## TASK OBJECTIVE
Gather each line of the data below that contains the string “curved”, and copy every such line in full. Case counts.

## AVAILABLE DATA
◆ ◆ ◆ ◆ ◆ ◆ ◆

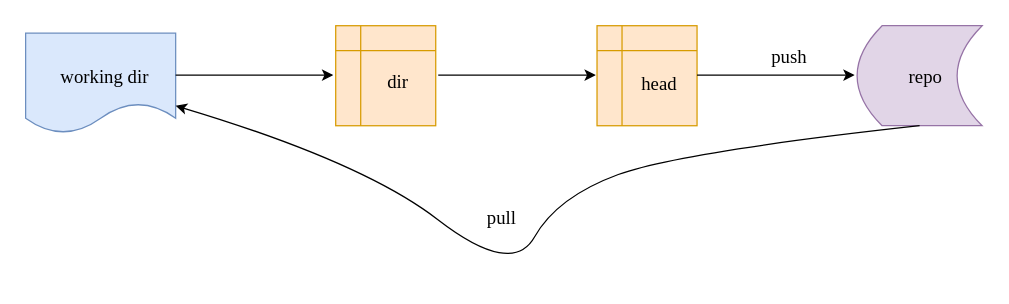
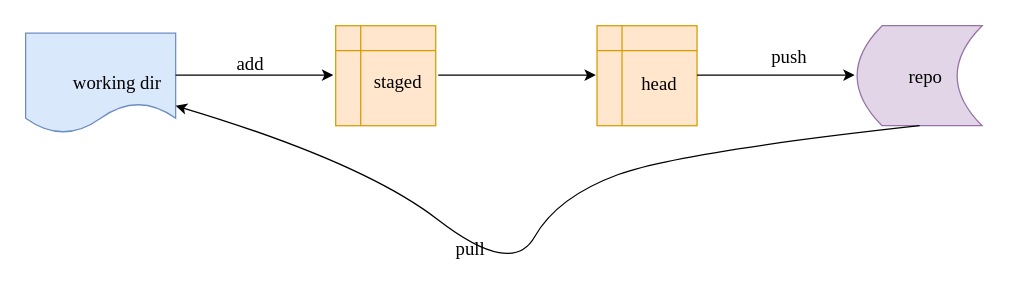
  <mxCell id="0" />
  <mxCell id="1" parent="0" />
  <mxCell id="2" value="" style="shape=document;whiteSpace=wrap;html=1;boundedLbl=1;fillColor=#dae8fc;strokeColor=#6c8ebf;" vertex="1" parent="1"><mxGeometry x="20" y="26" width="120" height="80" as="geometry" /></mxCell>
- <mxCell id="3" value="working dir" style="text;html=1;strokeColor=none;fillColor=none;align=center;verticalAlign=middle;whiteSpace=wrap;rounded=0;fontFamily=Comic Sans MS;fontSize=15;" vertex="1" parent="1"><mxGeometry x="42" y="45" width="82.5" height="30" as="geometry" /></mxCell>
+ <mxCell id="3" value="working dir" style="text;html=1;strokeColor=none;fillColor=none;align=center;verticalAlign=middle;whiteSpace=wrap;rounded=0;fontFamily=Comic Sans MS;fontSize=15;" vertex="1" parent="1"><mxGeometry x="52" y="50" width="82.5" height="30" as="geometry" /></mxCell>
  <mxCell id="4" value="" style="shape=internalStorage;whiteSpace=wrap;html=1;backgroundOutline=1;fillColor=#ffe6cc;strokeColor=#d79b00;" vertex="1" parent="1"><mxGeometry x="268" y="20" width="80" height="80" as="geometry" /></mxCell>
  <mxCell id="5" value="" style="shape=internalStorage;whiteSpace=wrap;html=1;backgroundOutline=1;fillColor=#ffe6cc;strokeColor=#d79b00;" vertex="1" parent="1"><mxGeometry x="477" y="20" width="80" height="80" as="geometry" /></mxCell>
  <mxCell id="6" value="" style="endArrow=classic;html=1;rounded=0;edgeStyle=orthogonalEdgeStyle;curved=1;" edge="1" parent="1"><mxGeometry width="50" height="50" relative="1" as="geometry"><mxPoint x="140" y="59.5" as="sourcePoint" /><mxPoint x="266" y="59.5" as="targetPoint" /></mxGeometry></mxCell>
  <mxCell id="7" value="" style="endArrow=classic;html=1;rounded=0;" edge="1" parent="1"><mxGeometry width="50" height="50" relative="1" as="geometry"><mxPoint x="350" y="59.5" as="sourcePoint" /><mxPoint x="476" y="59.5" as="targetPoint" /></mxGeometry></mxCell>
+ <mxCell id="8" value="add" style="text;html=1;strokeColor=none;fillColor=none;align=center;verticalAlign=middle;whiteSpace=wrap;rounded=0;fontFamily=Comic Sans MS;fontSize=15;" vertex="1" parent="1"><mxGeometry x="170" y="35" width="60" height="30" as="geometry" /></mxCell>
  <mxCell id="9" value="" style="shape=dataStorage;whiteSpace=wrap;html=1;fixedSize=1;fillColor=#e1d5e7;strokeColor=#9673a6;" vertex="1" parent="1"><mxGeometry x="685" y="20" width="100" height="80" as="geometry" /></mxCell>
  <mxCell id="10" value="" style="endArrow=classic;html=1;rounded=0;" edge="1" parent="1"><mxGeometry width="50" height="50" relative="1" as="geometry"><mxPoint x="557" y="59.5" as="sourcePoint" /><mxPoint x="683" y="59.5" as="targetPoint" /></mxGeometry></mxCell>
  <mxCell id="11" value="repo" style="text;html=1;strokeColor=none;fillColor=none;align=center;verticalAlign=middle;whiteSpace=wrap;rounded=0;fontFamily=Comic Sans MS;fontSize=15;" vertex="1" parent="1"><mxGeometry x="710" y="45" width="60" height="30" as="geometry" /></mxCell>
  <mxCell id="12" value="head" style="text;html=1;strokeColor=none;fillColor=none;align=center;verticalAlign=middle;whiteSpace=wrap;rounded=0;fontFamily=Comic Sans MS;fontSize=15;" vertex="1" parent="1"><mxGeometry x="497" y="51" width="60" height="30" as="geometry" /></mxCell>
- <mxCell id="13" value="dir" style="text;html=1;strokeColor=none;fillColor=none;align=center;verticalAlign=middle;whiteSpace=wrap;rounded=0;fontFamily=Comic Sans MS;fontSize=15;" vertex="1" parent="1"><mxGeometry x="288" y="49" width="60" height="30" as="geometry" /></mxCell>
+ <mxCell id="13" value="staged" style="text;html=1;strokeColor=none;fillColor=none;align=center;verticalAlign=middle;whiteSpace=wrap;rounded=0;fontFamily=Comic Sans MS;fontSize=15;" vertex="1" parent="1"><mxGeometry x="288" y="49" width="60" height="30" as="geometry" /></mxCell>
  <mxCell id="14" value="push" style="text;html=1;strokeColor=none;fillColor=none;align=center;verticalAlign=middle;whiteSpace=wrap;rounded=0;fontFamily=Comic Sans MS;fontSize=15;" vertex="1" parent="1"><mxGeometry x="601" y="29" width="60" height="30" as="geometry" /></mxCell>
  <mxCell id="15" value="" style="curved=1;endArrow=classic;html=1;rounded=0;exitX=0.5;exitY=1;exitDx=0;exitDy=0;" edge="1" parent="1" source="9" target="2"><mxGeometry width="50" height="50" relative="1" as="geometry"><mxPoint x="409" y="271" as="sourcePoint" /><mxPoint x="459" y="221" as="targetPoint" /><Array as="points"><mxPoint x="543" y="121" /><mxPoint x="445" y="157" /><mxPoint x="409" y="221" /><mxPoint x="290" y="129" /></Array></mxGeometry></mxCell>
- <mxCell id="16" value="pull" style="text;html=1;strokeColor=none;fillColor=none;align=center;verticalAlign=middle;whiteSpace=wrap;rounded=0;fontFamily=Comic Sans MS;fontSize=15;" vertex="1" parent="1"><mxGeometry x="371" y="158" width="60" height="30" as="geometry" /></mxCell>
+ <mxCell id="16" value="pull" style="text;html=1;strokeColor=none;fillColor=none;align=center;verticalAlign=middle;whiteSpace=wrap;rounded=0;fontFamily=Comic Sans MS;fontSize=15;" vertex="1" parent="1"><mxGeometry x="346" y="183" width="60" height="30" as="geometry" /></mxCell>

◆ ◆ ◆ ◆ ◆ ◆ ◆

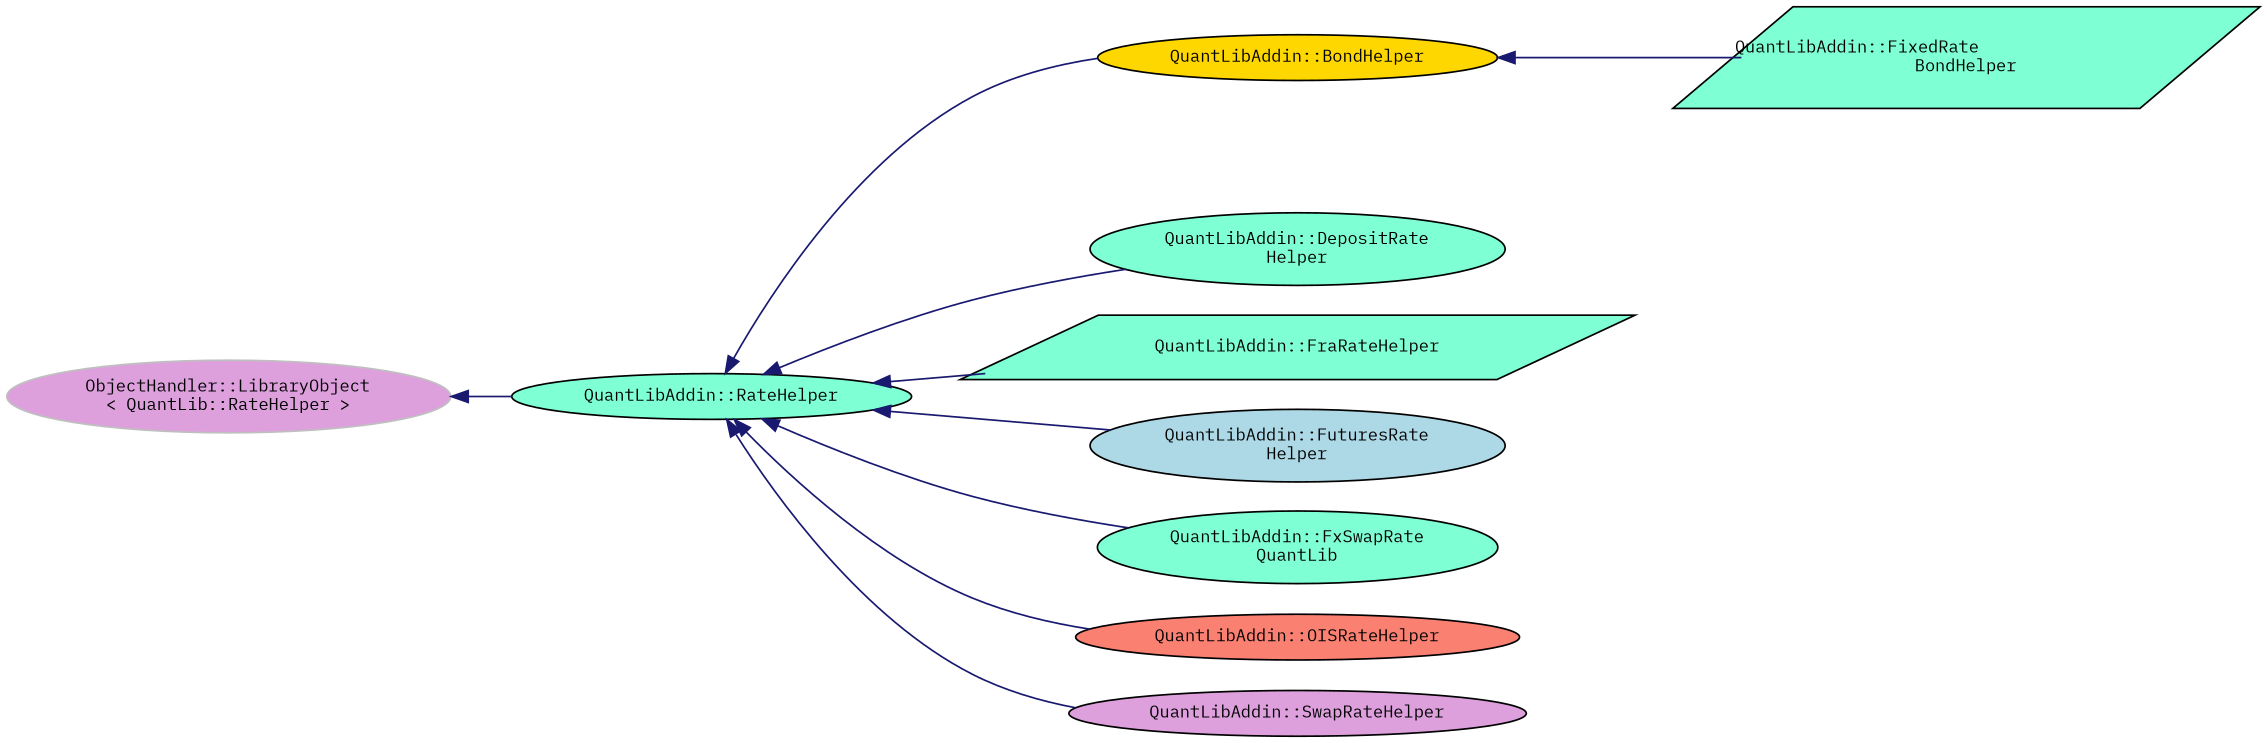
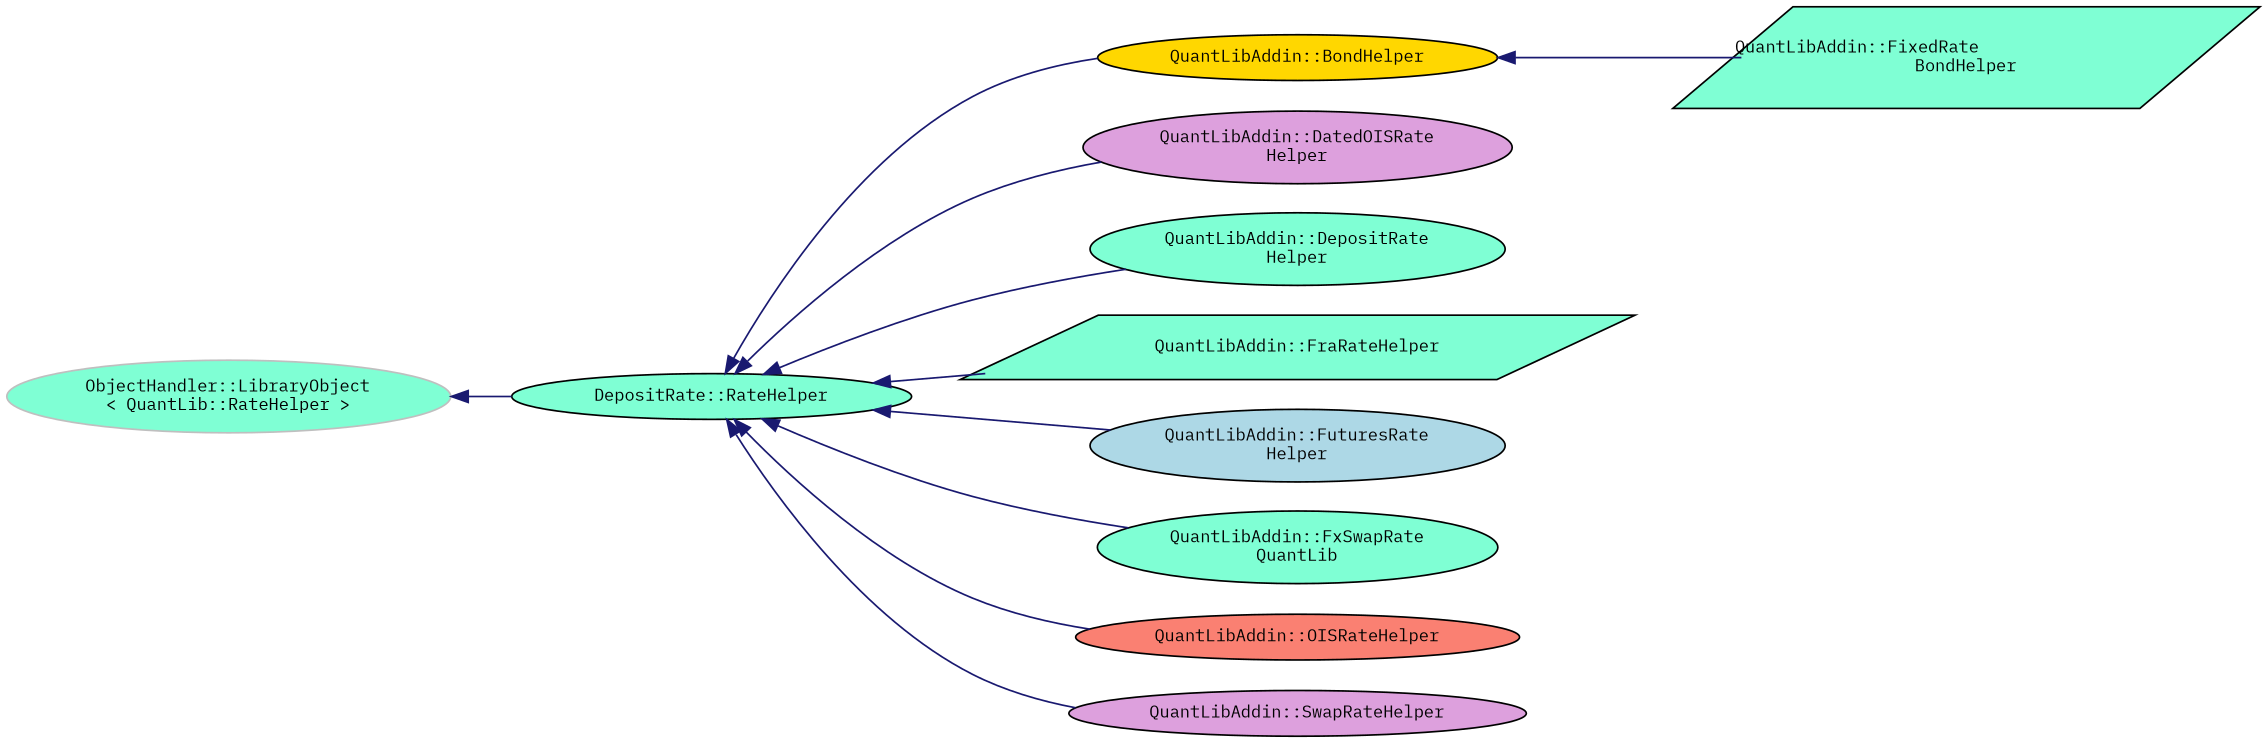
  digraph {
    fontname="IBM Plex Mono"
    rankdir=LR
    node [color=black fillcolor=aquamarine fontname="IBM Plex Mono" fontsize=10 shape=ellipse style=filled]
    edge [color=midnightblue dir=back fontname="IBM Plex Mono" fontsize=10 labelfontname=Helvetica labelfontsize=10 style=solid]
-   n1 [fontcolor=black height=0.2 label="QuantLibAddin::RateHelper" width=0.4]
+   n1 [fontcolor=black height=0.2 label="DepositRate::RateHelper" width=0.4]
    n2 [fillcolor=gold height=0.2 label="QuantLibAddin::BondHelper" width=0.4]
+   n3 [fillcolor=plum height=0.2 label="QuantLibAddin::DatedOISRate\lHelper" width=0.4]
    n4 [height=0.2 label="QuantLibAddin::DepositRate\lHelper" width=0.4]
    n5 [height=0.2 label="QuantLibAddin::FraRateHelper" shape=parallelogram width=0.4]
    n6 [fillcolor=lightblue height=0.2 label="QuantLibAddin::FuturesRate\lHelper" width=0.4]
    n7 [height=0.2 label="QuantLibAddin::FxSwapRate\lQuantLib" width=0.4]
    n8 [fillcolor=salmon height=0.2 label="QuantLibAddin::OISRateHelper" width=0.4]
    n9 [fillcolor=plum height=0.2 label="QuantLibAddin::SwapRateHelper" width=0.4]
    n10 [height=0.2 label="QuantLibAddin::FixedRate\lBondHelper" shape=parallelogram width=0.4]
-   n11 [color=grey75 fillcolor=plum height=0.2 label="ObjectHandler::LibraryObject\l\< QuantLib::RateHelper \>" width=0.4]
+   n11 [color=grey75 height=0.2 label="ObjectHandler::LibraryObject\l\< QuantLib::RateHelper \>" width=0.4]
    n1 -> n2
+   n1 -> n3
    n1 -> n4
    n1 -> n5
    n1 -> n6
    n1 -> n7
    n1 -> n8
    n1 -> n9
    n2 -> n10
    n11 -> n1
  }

◆ ◆ ◆ ◆ ◆ ◆ ◆

## EXERCISE RESULT
  <mxCell id="6" value="" style="endArrow=classic;html=1;rounded=0;edgeStyle=orthogonalEdgeStyle;curved=1;" edge="1" parent="1"><mxGeometry width="50" height="50" relative="1" as="geometry"><mxPoint x="140" y="59.5" as="sourcePoint" /><mxPoint x="266" y="59.5" as="targetPoint" /></mxGeometry></mxCell>
  <mxCell id="15" value="" style="curved=1;endArrow=classic;html=1;rounded=0;exitX=0.5;exitY=1;exitDx=0;exitDy=0;" edge="1" parent="1" source="9" target="2"><mxGeometry width="50" height="50" relative="1" as="geometry"><mxPoint x="409" y="271" as="sourcePoint" /><mxPoint x="459" y="221" as="targetPoint" /><Array as="points"><mxPoint x="543" y="121" /><mxPoint x="445" y="157" /><mxPoint x="409" y="221" /><mxPoint x="290" y="129" /></Array></mxGeometry></mxCell>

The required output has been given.